Gaziantep İslam Bilim ve Teknoloji Üniversitesi tarafından 21-22 Kasım 2024 tarihlerinde; 1. Uluslararası Stratejik Müzakereler Forumu (SMF) İslâm Dünyasında İletişim ve Güven Arayışı başlıklı bir forum tertip edildi.
Forumda İslâm dünyasında birliği sağlayacak, etkili ve caydırıcı kurumsal modellere büyük bir ihtiyaç olduğu ele alınan konular arasındaydı. Bu çerçevede tarih içerisinde Müslüman toplumlarda varlığını sürdüren bir takım kurumsal yapılar bulunduğu, ancak bunların yeterliliği hususunda kesin yargılara ulaşmanın mümkün görünmediği; dolayısıyla etki alanı geniş kurumların nitelik ve nicelik olarak geliştirilmesinin hem Müslüman ülkeler arasında hem de diğer ülkelerle ilişkilerde önemli yararlar sağlayacağı da tartışıldı.

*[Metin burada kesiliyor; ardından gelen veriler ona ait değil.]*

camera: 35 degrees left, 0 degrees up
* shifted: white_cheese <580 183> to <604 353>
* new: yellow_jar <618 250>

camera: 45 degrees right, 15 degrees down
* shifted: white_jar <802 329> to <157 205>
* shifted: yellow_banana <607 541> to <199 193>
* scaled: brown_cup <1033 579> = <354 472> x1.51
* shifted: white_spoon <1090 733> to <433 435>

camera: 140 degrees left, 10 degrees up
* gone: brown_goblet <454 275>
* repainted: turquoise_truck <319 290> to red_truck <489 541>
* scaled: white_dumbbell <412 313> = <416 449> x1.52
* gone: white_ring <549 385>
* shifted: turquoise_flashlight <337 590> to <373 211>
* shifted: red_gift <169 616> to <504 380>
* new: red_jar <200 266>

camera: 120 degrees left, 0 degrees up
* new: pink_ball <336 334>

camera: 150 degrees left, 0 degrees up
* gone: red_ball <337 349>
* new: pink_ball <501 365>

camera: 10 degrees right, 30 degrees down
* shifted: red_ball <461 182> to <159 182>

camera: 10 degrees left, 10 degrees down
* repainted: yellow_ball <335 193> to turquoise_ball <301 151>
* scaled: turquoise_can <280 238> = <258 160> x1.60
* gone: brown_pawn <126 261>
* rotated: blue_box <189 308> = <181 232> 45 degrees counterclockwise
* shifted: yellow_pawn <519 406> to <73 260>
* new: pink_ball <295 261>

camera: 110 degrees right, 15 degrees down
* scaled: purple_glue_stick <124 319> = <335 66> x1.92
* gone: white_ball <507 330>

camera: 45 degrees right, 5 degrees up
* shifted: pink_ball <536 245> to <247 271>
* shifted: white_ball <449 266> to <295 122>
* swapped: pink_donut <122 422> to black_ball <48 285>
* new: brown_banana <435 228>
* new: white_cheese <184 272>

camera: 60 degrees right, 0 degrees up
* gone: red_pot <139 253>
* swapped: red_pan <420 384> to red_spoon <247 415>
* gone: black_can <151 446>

Bu bağlamda İslami İlimler Fakültesi öğretim üyemiz Prof. Dr. Serdar Demirel “Birliktelik Modelleri ve Kurumsal Tecrübeler: Hz. Muhammed’in Yaşam Modelleri Bağlamında Birlikte Yaşamanın İlkeleri” başlıklı bir tebliğ sundu.
Tebliğinde Hz. Peygamber’in Mekke’de tebliğ ettiği, Medine’de hayata geçirdiği çok kültürlü yaşam modellerini ele alan Prof. Demirel, O’nun hayata geçirdiği ilkelerin, toplumsal barışı güçlendirmek ve farklı dinî kimliklerin uyum içinde bir arada yaşamalarını sağlamak için yol gösterici nitelikte olduğunu belirtti. Bu çerçevede tebliğinde; “kutsal değerlere saygı”, “inanç ve ibadet özgürlüğü”, “dinî hoşgörü”, “ayrımcılık ve İslamofobiyle mücadele”, “dinî metinlerin yorumu meselesi”, “şeffaf ve kapsayıcı yönetim”, “gruplar arası baskının önlenmesi”, “liyakat ve ehil kadroların göreve getirilmesi”, “toplumlar arası diyalogun teşviki”, “eğitim yoluyla bilinçlendirme”, “iftira ve nefret söylemlerine karşı mücadele”, “sosyal yardımlaşma ve dayanışma” ile “göçmen ve mültecilere şefkatle yaklaşım”ı beraber ve barış içinde yaşamanın temel ilkeleri olarak saydı.
Demirel, modern toplumlarda, Hz. Peygamber’in uygulamalarından ilham alarak, kapsayıcı, adil ve özgürlükçü modeller geliştirilebileceğini vurguladı. Bu modellerin, bir yandan inanç özgürlüğünü korurken, diğer yandan entegrasyon ve asimilasyon arasındaki dengeyi sağlamayı esas alacağını ifade etti. Buna göre, Kur’an ve Sünnet’in rehberliğinde geliştirilen çok kültürlü yaşam modellerinin, modern ulus devlet anlayışını aşıp daha adil ve kapsayıcı bir toplumsal düzenin mümkün olduğunu gösterdiğini söyledi.